What Is Real Anti-Capitalism
Therefore, it must be firmly stated once and for all what real and serious anti-capitalism is. It is, above all, drawing attention to the contradiction between market production relations and the development of productive forces. It is pointing out to the capitalist system its anarchy of production and the overriding primacy of profit. It is indicating the suppression of innovation and the slowing down of scientific and technological progress. It is showing the waste of resources and their immanent misallocation. It is drawing attention to cyclical crises of overproduction. It is demonstrating that under this system, economic growth is structurally and dramatically hindered.
Socialism as an Alternative
The alternative to the capitalist market economy is the socialist centrally planned economy, whose main advantage lies in accelerating the development of productive forces. It is socialism that will enable achieving economic growth rates at levels that are completely unrealistic in capitalism and finally end the structural waste of resources and their misallocation. Let us also note that it is capitalists and their political and ideological support that treat low growth rates as something normal. For them, for example, 6-7% annually is already terribly high, for us, it is laughably low.

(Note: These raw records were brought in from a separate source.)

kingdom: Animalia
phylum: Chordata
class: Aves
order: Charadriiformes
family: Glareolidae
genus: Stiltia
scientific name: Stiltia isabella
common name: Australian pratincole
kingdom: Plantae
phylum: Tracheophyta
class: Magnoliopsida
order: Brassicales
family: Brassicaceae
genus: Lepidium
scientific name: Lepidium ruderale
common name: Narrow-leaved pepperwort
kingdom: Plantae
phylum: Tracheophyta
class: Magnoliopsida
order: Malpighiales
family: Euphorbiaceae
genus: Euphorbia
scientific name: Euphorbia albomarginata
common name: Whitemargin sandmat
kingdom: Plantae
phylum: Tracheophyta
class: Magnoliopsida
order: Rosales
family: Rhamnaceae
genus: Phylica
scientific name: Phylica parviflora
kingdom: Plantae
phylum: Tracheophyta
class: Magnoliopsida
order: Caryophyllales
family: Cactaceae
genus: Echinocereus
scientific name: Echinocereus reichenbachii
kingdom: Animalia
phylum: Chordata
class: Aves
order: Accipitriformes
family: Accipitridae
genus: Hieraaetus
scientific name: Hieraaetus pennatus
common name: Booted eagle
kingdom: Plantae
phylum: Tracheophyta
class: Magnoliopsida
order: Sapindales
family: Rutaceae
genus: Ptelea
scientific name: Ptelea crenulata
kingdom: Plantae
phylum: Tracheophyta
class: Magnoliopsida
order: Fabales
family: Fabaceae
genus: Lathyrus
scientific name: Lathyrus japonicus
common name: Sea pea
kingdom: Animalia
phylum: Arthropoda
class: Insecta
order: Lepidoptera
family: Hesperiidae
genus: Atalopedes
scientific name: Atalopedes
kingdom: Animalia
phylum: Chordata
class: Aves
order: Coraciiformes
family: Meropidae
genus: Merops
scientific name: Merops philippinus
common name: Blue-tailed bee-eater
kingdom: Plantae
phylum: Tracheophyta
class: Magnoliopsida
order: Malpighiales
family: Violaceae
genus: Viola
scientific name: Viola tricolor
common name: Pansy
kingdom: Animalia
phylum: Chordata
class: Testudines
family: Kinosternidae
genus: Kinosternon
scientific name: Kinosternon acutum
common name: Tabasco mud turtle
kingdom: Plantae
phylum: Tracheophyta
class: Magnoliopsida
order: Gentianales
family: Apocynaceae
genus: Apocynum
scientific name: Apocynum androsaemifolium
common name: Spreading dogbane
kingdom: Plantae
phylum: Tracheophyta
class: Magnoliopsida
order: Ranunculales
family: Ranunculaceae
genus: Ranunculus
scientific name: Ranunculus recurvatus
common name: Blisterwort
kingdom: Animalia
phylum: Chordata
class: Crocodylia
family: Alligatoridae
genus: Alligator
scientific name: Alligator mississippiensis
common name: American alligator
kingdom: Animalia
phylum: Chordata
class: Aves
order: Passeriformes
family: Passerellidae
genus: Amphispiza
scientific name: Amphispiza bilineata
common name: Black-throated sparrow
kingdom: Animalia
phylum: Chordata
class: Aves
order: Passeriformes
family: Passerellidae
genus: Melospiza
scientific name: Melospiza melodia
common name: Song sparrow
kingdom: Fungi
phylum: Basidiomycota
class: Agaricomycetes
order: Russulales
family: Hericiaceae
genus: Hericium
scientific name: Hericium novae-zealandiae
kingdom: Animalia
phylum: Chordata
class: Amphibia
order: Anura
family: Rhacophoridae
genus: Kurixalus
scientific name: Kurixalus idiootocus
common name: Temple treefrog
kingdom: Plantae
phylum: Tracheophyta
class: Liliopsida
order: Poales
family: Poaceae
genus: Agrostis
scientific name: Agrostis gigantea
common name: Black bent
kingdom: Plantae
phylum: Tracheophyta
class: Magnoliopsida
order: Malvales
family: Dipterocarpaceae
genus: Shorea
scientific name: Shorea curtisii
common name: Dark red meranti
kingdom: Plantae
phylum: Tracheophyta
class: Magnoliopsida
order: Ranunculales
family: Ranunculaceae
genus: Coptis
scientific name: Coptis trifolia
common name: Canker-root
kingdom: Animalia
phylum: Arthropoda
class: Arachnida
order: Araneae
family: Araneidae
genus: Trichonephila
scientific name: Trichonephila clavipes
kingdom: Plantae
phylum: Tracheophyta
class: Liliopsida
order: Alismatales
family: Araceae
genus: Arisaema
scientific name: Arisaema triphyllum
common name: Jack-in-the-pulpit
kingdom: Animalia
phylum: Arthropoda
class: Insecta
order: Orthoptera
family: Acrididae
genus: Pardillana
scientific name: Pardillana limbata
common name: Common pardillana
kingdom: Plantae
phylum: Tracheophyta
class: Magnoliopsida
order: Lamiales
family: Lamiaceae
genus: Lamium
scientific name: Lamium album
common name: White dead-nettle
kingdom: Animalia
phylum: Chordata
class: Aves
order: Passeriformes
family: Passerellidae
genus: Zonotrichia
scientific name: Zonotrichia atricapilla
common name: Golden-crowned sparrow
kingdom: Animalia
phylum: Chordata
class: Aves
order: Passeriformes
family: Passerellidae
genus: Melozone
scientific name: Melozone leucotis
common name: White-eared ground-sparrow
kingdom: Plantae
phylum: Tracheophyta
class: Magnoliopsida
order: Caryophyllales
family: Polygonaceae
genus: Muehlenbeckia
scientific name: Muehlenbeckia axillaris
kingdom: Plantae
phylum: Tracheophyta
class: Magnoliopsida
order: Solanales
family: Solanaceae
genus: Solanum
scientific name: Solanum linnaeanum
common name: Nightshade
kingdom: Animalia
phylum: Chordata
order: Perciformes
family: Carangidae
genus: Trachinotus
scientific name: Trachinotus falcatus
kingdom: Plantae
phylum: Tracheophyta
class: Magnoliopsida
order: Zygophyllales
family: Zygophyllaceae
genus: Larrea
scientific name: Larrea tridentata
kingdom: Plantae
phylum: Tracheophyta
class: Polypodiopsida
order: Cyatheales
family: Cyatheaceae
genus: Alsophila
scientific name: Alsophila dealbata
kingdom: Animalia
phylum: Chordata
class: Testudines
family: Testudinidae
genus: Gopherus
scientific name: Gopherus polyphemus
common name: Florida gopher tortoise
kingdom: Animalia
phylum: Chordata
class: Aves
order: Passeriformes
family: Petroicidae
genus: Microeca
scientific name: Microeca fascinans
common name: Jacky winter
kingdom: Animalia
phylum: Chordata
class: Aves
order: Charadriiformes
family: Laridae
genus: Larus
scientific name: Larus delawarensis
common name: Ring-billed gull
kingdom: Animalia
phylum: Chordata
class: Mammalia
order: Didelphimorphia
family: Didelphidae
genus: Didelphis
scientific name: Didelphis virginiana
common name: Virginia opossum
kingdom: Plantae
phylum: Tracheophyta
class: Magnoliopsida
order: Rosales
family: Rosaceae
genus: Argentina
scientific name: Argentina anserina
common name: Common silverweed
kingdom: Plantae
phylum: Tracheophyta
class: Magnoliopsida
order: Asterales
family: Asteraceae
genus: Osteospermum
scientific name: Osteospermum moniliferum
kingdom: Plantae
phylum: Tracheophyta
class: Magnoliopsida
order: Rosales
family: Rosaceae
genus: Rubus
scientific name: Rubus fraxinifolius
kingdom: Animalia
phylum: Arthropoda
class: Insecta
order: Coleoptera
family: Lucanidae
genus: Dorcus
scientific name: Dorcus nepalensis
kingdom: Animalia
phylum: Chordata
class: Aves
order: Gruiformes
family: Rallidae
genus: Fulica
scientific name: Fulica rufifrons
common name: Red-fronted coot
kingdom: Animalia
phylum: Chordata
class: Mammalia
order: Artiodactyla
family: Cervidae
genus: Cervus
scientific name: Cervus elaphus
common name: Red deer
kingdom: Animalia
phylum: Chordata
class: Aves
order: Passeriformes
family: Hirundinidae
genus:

Socialism will first show what innovation and scientific and technological flourishing are. The planned economy will show us how much potential lies in human intellect and how meager the "breakthroughs" in the contemporary market world have been. It is precisely the design of the world scientifically and technocratically—to tune it for the fastest and most efficient civilizational progress—that is the greatest advantage that socialism offers and at the same time constitutes the greatest good that human society can receive. A better world undoubtedly requires justice and equality—and one of the great advantages of socialism is precisely that it can provide them. However, socialism first and foremost provides something that is far more necessary to create a better reality—the free development of productive forces: more electricity, steel, plastics and synthetic substances, and cement; a higher level of development of mathematics, physics, chemistry, and biology; better medicine and healthcare; a higher level of computing power and electronics; a greater range of engineering advancement; faster, more efficient, and more productive transport and communication.
As a species, we have already achieved an incredible amount. But we are only at the beginning of the road. We have not yet completely won against disasters, diseases, imperfections of our human construction, limited environmental resources. We are still only fighting for survival instead of free and comprehensive development and expression as human beings. We still suffer from numerous unpleasantness and inconveniences. Finally—we still mean little as a small, clumsy, microscopic speck in the Universe. On the Kardashev scale, we have not even reached level I. There is still a lot to do in civilizational development ahead of us, and a very long road awaits us—but for this road to be good, successful, and effective, it must be the road of socialism.